Another popular line of work to increase trust for fact-checking is to generate explanations for the predicted results. Atanasova et al.  first proposed a pioneer work to generate explanations. They performed an optimization to learn together veracity prediction and explanation extraction from evidence. Subsequently, Kotonya et al. 
proposed a joint extractive and abstractive text summarization method for explanation generation. The authors also published a survey specifically about generating fact-checking explanations.
However, although generating explanations can provide more precise evidence to understand fact-checking decisions, existing systems lack a way to evaluate the explanations properly. Especially for explanations based on abstractive document summarization, researchers have shown that such models have problems of hallucination [3, 12], generating summaries factually inconsistent with their original document. To deal with this issue, several works have been proposed [10, 4, 19]. In particular, Pagnoni et al. 
summarized different types of errors some models make and metrics used to evaluate them.

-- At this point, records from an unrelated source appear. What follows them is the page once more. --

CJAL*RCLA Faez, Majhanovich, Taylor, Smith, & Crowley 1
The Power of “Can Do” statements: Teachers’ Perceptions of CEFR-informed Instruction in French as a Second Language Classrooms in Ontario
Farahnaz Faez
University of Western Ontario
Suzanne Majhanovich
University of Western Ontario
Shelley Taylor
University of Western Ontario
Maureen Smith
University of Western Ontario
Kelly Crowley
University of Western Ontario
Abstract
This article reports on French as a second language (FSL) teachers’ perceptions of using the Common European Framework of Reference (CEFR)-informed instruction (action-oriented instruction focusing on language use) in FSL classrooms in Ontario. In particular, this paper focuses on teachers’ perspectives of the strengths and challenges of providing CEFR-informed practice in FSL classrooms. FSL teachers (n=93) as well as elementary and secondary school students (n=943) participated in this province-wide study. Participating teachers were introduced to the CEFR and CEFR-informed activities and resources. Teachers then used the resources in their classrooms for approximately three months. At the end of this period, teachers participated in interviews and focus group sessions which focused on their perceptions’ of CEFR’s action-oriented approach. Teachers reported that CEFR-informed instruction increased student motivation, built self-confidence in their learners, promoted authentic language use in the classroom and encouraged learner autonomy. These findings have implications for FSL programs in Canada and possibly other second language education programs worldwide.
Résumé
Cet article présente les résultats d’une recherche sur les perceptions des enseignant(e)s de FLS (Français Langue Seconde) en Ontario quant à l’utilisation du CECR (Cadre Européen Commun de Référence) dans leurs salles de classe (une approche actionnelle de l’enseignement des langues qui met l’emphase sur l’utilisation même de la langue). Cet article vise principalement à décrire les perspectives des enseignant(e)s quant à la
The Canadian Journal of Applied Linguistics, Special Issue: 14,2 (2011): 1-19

Among these evaluation metrics, leveraging question answering (QA) as a proxy has been the focus of some work[4, 19]. The idea is to rely upon a question answering mechanism as an evaluation for the faithfulness of summaries. Wang et al.  extracted answers and questions from summaries and fine-tuned a QA model to generate answers from the documents; the answers from the document and its summary for the same questions are compared to determine the actual consistency of the summary. Recently, Nan et al.  proposed an improved method than , where instead of generating answers for both the summary and document, they model the likelihood of the summary and document conditioned on question-answer pairs generated from the summaries. Through this, the likelihood metric becomes suitable as a training objective to improve the factual consistency of summaries.

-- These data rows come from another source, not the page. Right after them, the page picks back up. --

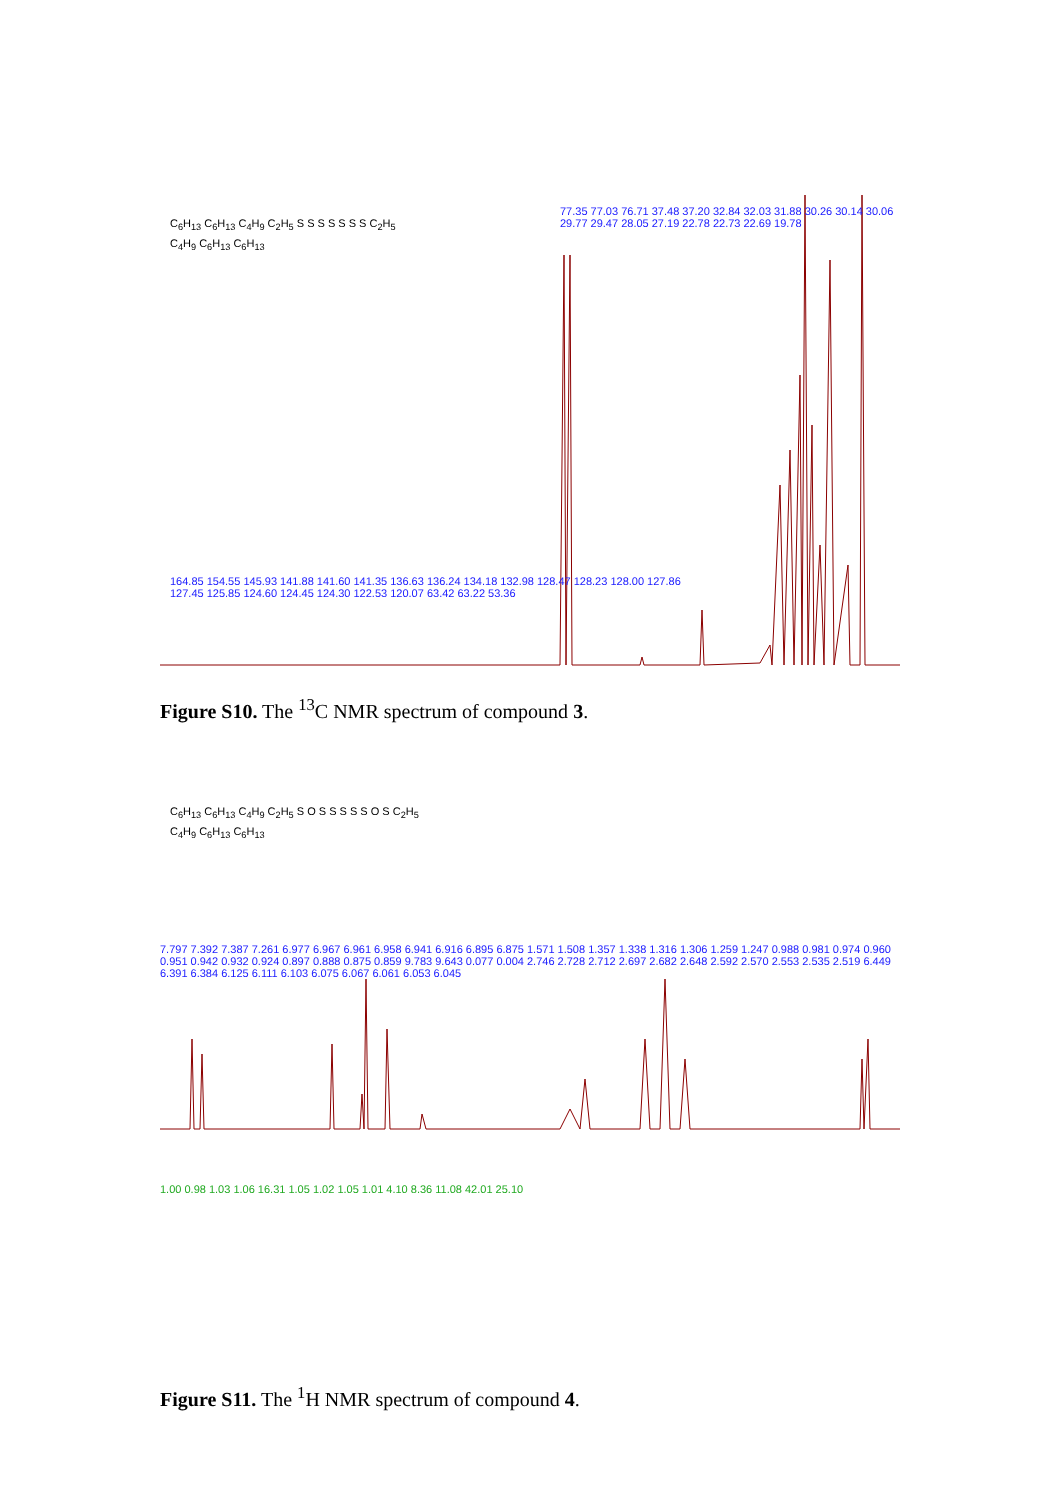C<sub>6</sub>H<sub>13</sub> C<sub>6</sub>H<sub>13</sub> C<sub>4</sub>H<sub>9</sub> C<sub>2</sub>H<sub>5</sub> S S S S S S S C<sub>2</sub>H<sub>5</sub> C<sub>4</sub>H<sub>9</sub> C<sub>6</sub>H<sub>13</sub> C<sub>6</sub>H<sub>13</sub>
77.35 77.03 76.71 37.48 37.20 32.84 32.03 31.88 30.26 30.14 30.06 29.77 29.47 28.05 27.19 22.78 22.73 22.69 19.78
164.85 154.55 145.93 141.88 141.60 141.35 136.63 136.24 134.18 132.98 128.47 128.23 128.00 127.86 127.45 125.85 124.60 124.45 124.30 122.53 120.07 63.42 63.22 53.36
Figure S10. The <sup>13</sup>C NMR spectrum of compound 3.
C<sub>6</sub>H<sub>13</sub> C<sub>6</sub>H<sub>13</sub> C<sub>4</sub>H<sub>9</sub> C<sub>2</sub>H<sub>5</sub> S O S S S S S O S C<sub>2</sub>H<sub>5</sub> C<sub>4</sub>H<sub>9</sub> C<sub>6</sub>H<sub>13</sub> C<sub>6</sub>H<sub>13</sub>
7.797 7.392 7.387 7.261 6.977 6.967 6.961 6.958 6.941 6.916 6.895 6.875 1.571 1.508 1.357 1.338 1.316 1.306 1.259 1.247 0.988 0.981 0.974 0.960 0.951 0.942 0.932 0.924 0.897 0.888 0.875 0.859 9.783 9.643 0.077 0.004 2.746 2.728 2.712 2.697 2.682 2.648 2.592 2.570 2.553 2.535 2.519 6.449 6.391 6.384 6.125 6.111 6.103 6.075 6.067 6.061 6.053 6.045
1.00 0.98 1.03 1.06 16.31 1.05 1.02 1.05 1.01 4.10 8.36 11.08 42.01 25.10
Figure S11. The <sup>1</sup>H NMR spectrum of compound 4.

A few works have been proposed to leverage QA to help in fact-checking. For example, in PathQG 
, Wang et al. generated questions from facts. They accomplished this task in two steps: first, they identified facts from an input text to build a knowledge graph (KG) and then generated an ordered sequence as a query path; second, they utilized a seq2seq model to learn to generate questions based on the query path. The human evaluation showed that their model could generate informative questions. In another work, Fan et al. generated question-answer pairs as a type of brief, along with passage brief and entity brief, and provided them to the human fact-checkers, aiming at improving their checking efficiency.

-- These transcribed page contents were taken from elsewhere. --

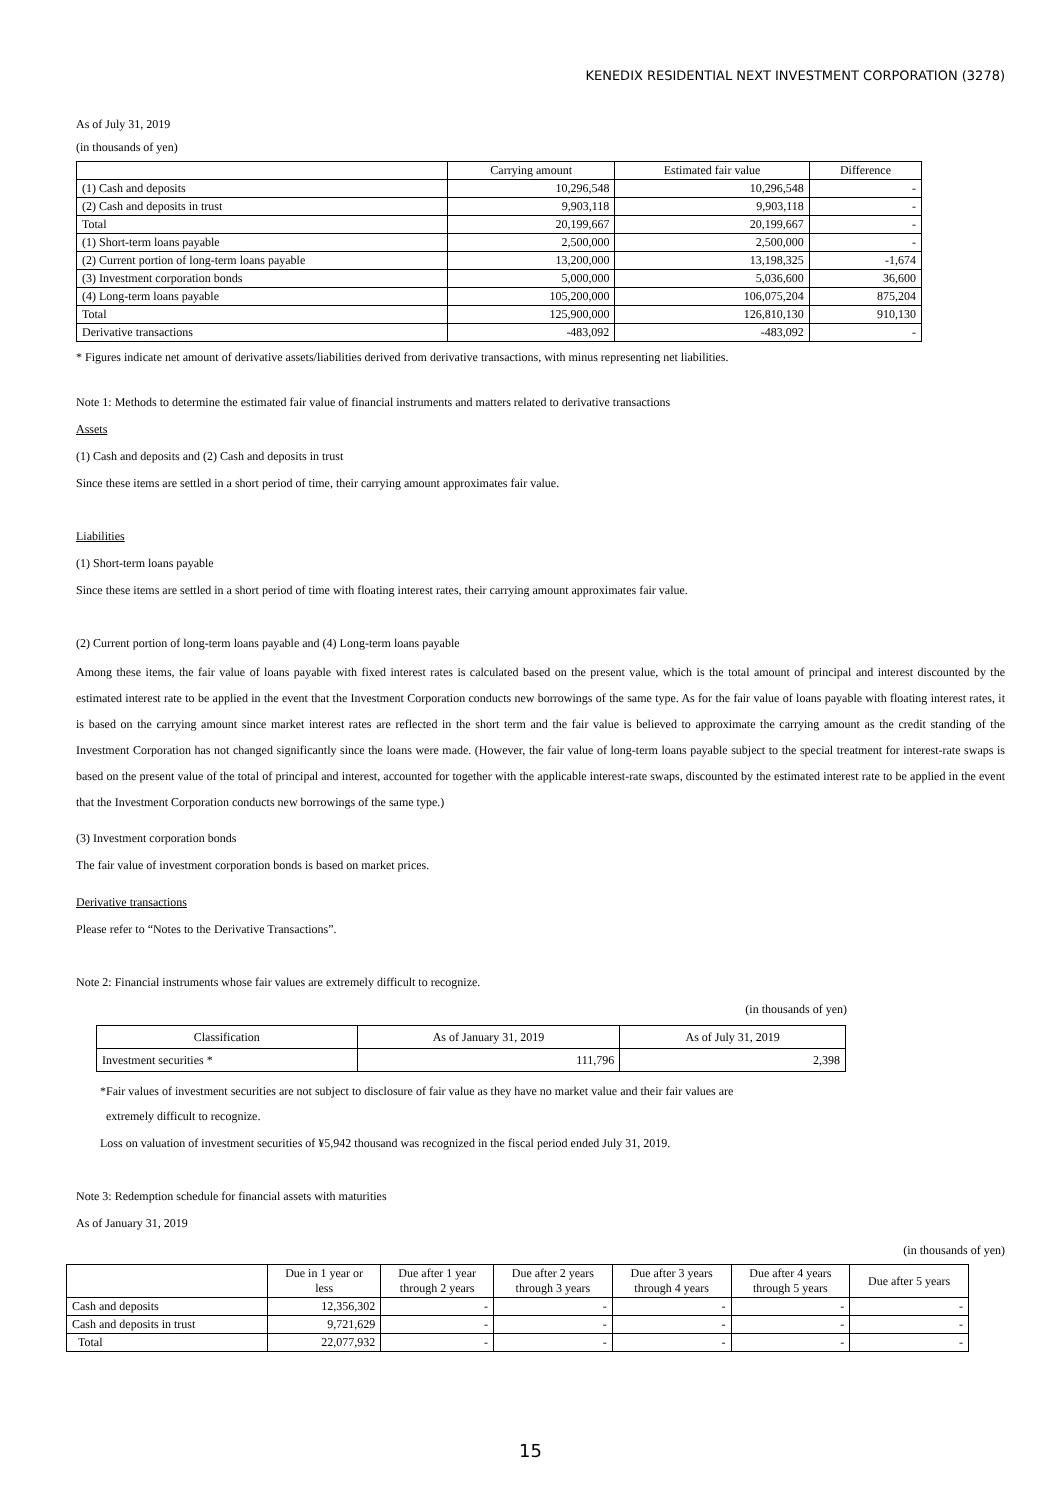KENEDIX RESIDENTIAL NEXT INVESTMENT CORPORATION (3278)
As of July 31, 2019
(in thousands of yen)
| | Carrying amount | Estimated fair value | Difference |
| --- | --- | --- | --- |
| (1) Cash and deposits | 10,296,548 | 10,296,548 | - |
| (2) Cash and deposits in trust | 9,903,118 | 9,903,118 | - |
| Total | 20,199,667 | 20,199,667 | - |
| (1) Short-term loans payable | 2,500,000 | 2,500,000 | - |
| (2) Current portion of long-term loans payable | 13,200,000 | 13,198,325 | -1,674 |
| (3) Investment corporation bonds | 5,000,000 | 5,036,600 | 36,600 |
| (4) Long-term loans payable | 105,200,000 | 106,075,204 | 875,204 |
| Total | 125,900,000 | 126,810,130 | 910,130 |
| Derivative transactions | -483,092 | -483,092 | - |
* Figures indicate net amount of derivative assets/liabilities derived from derivative transactions, with minus representing net liabilities.
Note 1: Methods to determine the estimated fair value of financial instruments and matters related to derivative transactions
Assets
(1) Cash and deposits and (2) Cash and deposits in trust
Since these items are settled in a short period of time, their carrying amount approximates fair value.
Liabilities
(1) Short-term loans payable
Since these items are settled in a short period of time with floating interest rates, their carrying amount approximates fair value.
(2) Current portion of long-term loans payable and (4) Long-term loans payable
Among these items, the fair value of loans payable with fixed interest rates is calculated based on the present value, which is the total amount of principal and interest discounted by the estimated interest rate to be applied in the event that the Investment Corporation conducts new borrowings of the same type. As for the fair value of loans payable with floating interest rates, it is based on the carrying amount since market interest rates are reflected in the short term and the fair value is believed to approximate the carrying amount as the credit standing of the Investment Corporation has not changed significantly since the loans were made. (However, the fair value of long-term loans payable subject to the special treatment for interest-rate swaps is based on the present value of the total of principal and interest, accounted for together with the applicable interest-rate swaps, discounted by the estimated interest rate to be applied in the event that the Investment Corporation conducts new borrowings of the same type.)
(3) Investment corporation bonds
The fair value of investment corporation bonds is based on market prices.
Derivative transactions
Please refer to “Notes to the Derivative Transactions”.
Note 2: Financial instruments whose fair values are extremely difficult to recognize.
(in thousands of yen)
| Classification | As of January 31, 2019 | As of July 31, 2019 |
| Investment securities * | 111,796 | 2,398 |
*Fair values of investment securities are not subject to disclosure of fair value as they have no market value and their fair values are
extremely difficult to recognize.
Loss on valuation of investment securities of ¥5,942 thousand was recognized in the fiscal period ended July 31, 2019.
Note 3: Redemption schedule for financial assets with maturities
As of January 31, 2019
(in thousands of yen)
| | Due in 1 year or less | Due after 1 year through 2 years | Due after 2 years through 3 years | Due after 3 years through 4 years | Due after 4 years through 5 years | Due after 5 years |
| --- | --- | --- | --- | --- | --- | --- |
| Cash and deposits | 12,356,302 | - | - | - | - | - |
| Cash and deposits in trust | 9,721,629 | - | - | - | - | - |
| Total | 22,077,932 | - | - | - | - | - |
15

Inspired by the QA works in checking factual consistency of documents and their summaries, we believe it is suitable for the fact-checking task, where we assess if claims are factually consistent with retrieved evidence. Therefore, we propose to leverage automated QA protocols and integrate them into the traditional fact-checking pipeline. As a result, we can provide explainable fact-checking results through question answering. The answer comparison model will predict a label and pinpoint the wrong part of a claim by showing which questions are more important for the decision. In this way, humans fact-checker can easily interpret the results and correct them if necessary. Our work differs from prior works [20, 6] because we not only generate question-answer pairs but also fully integrate QA protocols in the fact-checking pipeline to automatically compare answers and predict their labels. We compare the proposed method with several baselines, achieving state-of-the-art results but with the critical feature of adding explainability to the fact-checking process.
We summarize our contributions as follows.
We propose a novel pipeline for using question answering as a proxy for explainable fact-checking;
We introduce an answer comparison model with an attention mechanism on questions to learn their importance on the claims;
2 Proposed Methodology
We introduce question answering (QA) in the fact-checking process. Despite previous mentions of using QA for fact-checking, no previous work has explored integrating QA protocols in its pipeline. Our proposed solution is described as follows:
Given a claim , generate multiple questions ,, and answers , , from it;
Retrieve and re-rank evidence based on the claim (and possibly questions);
For each question generated from 1), ask retrieved evidence for answers , , respectively;
Compare the answer pairs and transform the result into a label of SUPPORTS or REFUTES.
Our proposed pipeline leads to more explainability as we break down the fact-checking process into more steps, allowing a more fine-grained analysis of each part of the process (e.g., question generation, question answering, or answer comparison). In addition, through answer generation from claims and evidence, we vastly reduce the information (from claims and their evidence to only answer pairs) fed to the final classification model. Thus, the model learns from more direct and precise inputs.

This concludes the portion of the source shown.